Select Committee on International Development Written Evidence


Memorandum submitted by the UK Industrial Sugar Users Group

  1.  Industrial users of sugar in the UK employ some 80,000 people with annual retail sales worth more than £15 billion last year. They account for around 1.2 million tonnes of sugar each year, representing about 70% of UK output. They are therefore a significant stakeholder in the EU sugar regime.

  2.  The intention of the European Commission's proposed reforms of the EU sugar regime is that efficient production should be encouraged and inefficient production discouraged. There is some controversy around this, principally regarding the amount of compensation that should be paid to the inefficient producers that give up production and leave the industry.

SUGAR REFORM

  3.  There are two specific points to make about the sugar reform proposal.

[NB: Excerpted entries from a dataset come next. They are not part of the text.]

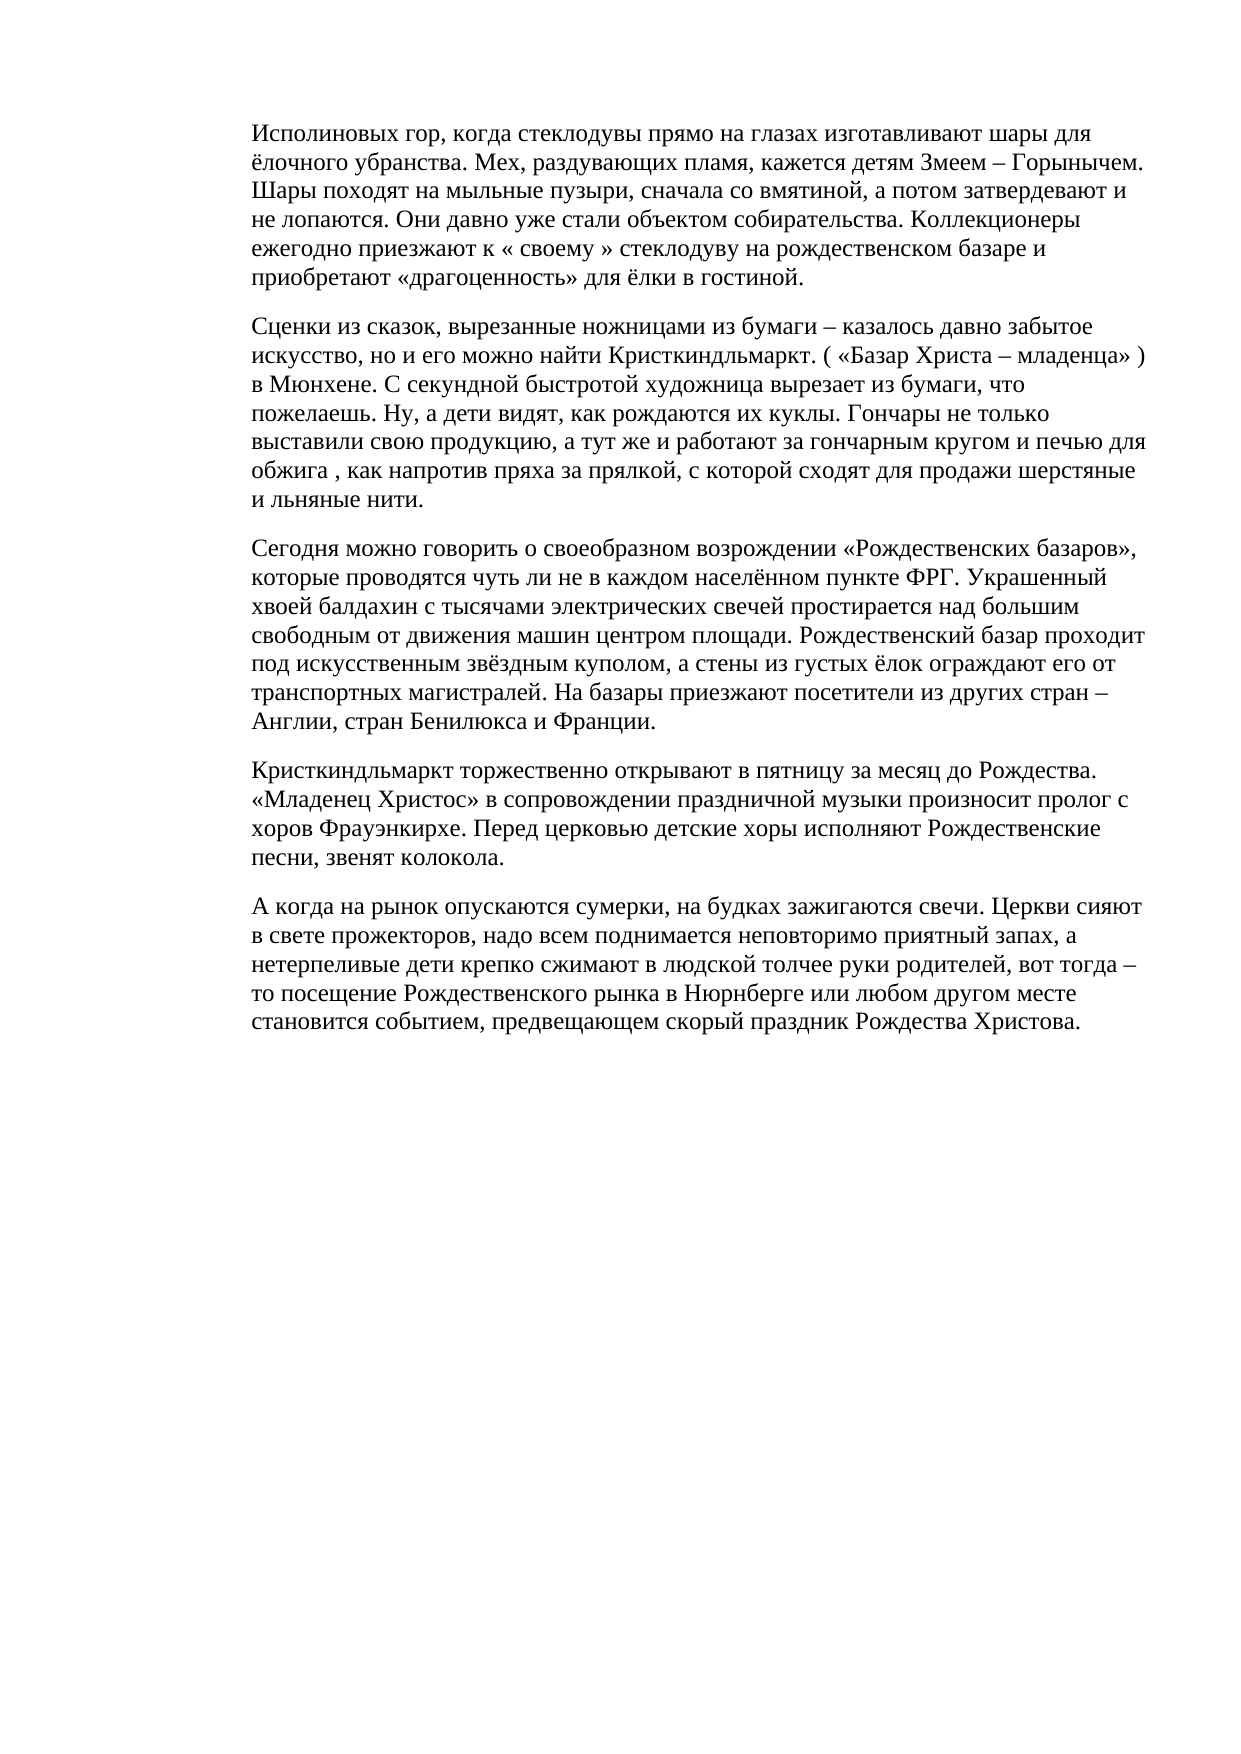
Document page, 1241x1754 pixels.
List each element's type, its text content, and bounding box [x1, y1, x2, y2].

text Сегодня можно говорить о своеобразном возрождении «Рождественских базаров», которые проводятся чуть ли не в каждом населённом пункте ФРГ. Украшенный хвоей балдахин с тысячами электрических свечей простирается над большим свободным от движения машин центром площади. Рождественский базар проходит под искусственным звёздным куполом, а стены из густых ёлок ограждают его от транспортных магистралей. На базары приезжают посетители из других стран – Англии, стран Бенилюкса и Франции. [251, 533, 1152, 735]
text Сценки из сказок, вырезанные ножницами из бумаги – казалось давно забытое искусство, но и его можно найти Кристкиндльмаркт. ( «Базар Христа – младенца» ) в Мюнхене. С секундной быстротой художница вырезает из бумаги, что пожелаешь. Ну, а дети видят, как рождаются их куклы. Гончары не только выставили свою продукцию, а тут же и работают за гончарным кругом и печью для обжига , как напротив пряха за прялкой, с которой сходят для продажи шерстяные и льняные нити. [251, 311, 1152, 513]
text Кристкиндльмаркт торжественно открывают в пятницу за месяц до Рождества. «Младенец Христос» в сопровождении праздничной музыки произносит пролог с хоров Фрауэнкирхе. Перед церковью детские хоры исполняют Рождественские песни, звенят колокола. [251, 756, 1152, 871]
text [251, 118, 1152, 291]
text А когда на рынок опускаются сумерки, на будках зажигаются свечи. Церкви сияют в свете прожекторов, надо всем поднимается неповторимо приятный запах, а нетерпеливые дети крепко сжимают в людской толчее руки родителей, вот тогда – то посещение Рождественского рынка в Нюрнберге или любом другом месте становится событием, предвещающем скорый праздник Рождества Христова. [251, 891, 1152, 1035]
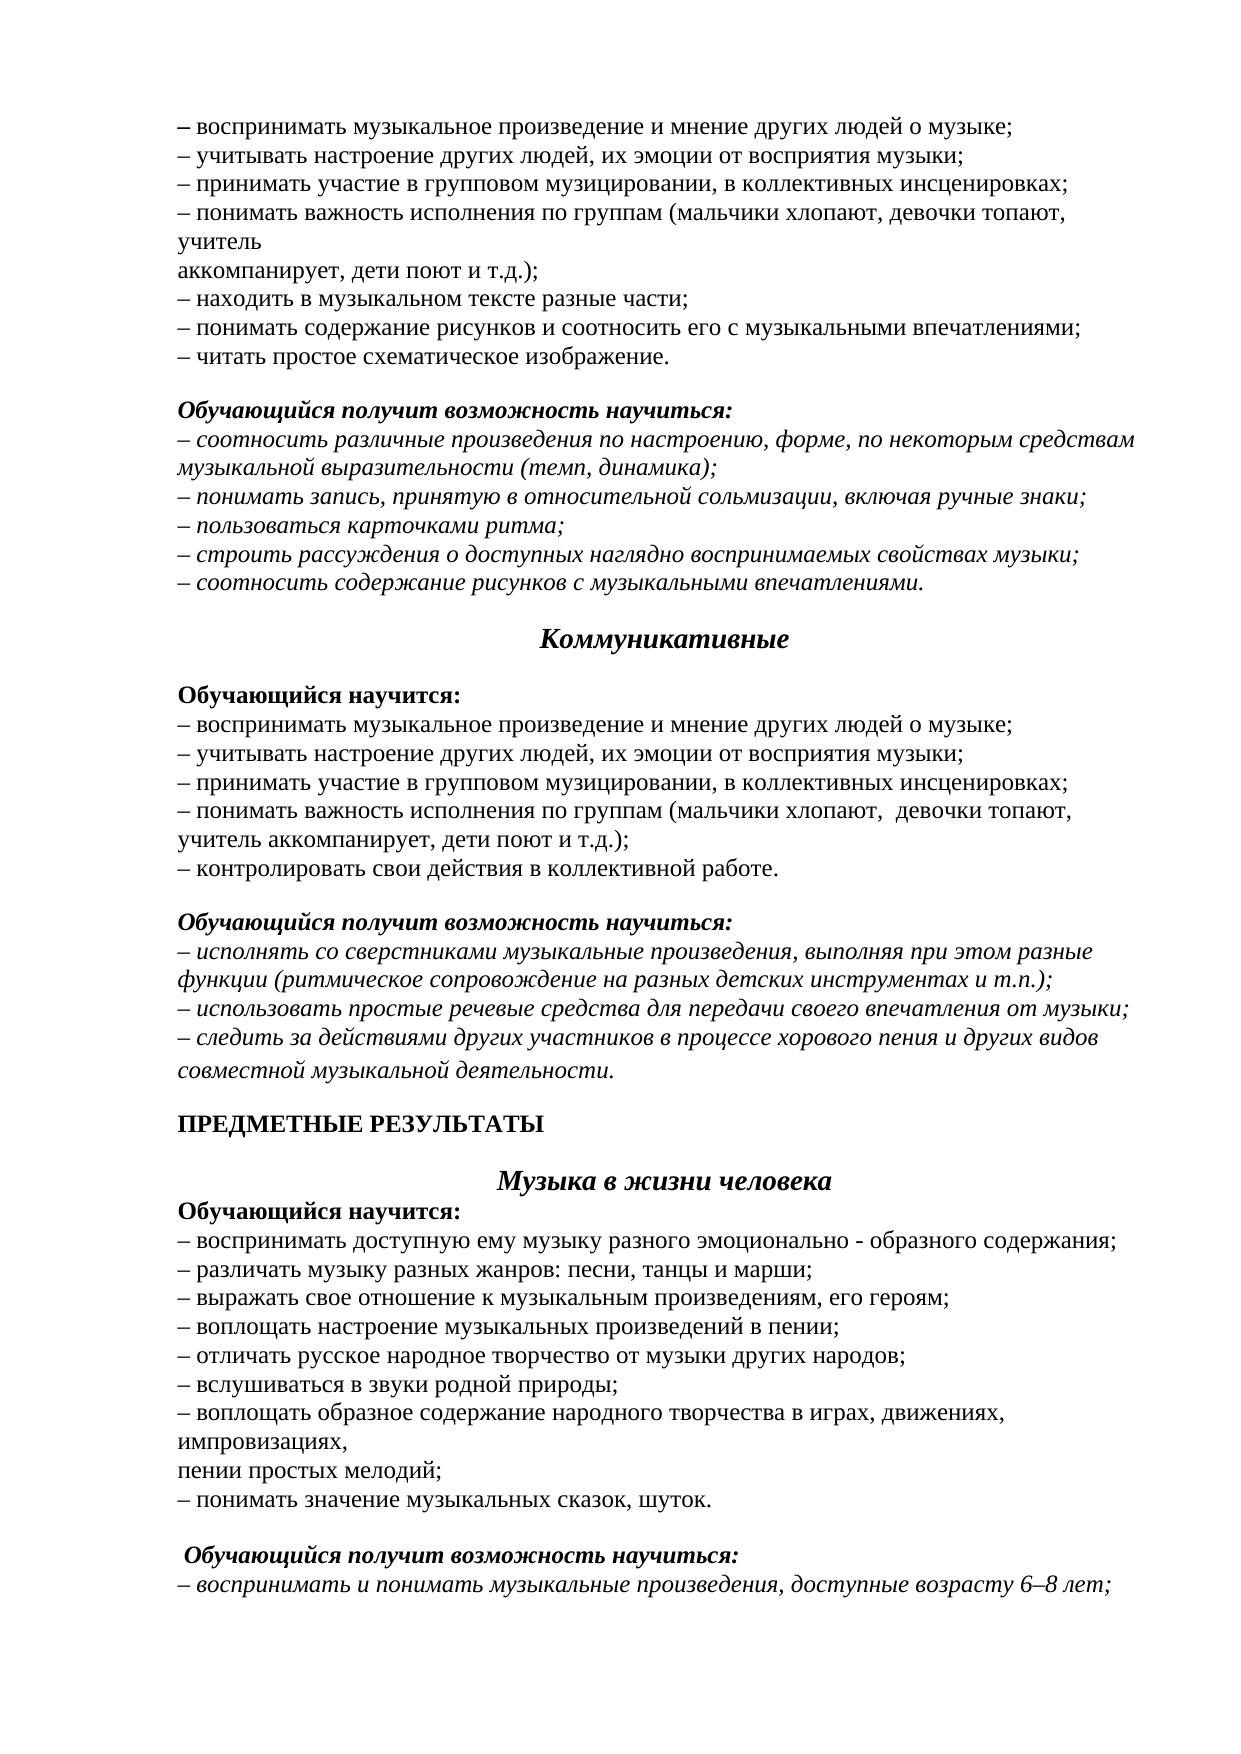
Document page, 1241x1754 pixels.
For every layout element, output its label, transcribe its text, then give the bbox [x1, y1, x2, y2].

  4.  First, if the principle behind the European Commission's proposals is accepted, namely increasing the opportunities for the efficient producers of sugar, then this principle ought also to be applied to countries outside the EU as well as those within it. There have been calls for the access to the EU sugar market made open to the world's poorest countries to be put back, so that the Everything But Arms process is reversed. These calls should be rejected.

  5.  Secondly, if the EU aspires to persuade its trading partners that they should adopt the same idea of rewarding efficiency by opening up their domestic markets to imports in fields where European exports might flourish, then it must be willing to do the same itself. Otherwise it will not be credible. Whether or not the EU has reached agreement on an efficiency-based reform of its sugar regime will therefore have a substantial bearing on the strength of its negotiating position in Hong Kong and on the ability of the world trade talks to deliver the next stage in prosperity, particularly for the world's poor.

WTO NEGOTIATIONS

  6.  There are also two points to make about the WTO negotiations themselves.

  7.  First, the list of "sensitive" products, subject to special protection, has not yet been finalised. In the interests of trade opportunities for poorer countries, it is essential that the EU does not designate sugar as sensitive and thus block imports from them.

  8.  Secondly, there needs to be a coherent approach to the treatment of raw materials and finished products containing those raw materials. The tariff system should not discriminate between the two, in the interests of fair competition and also to create more opportunities for the suppliers of raw materials also to start processing and move up the value chain.

CONCLUSION

  9.  Much therefore rides on the forthcoming meetings in Brussels and Hong Kong. If they can be got right, then a substantial step forward can be taken in the direction of encouraging development and wider prosperity.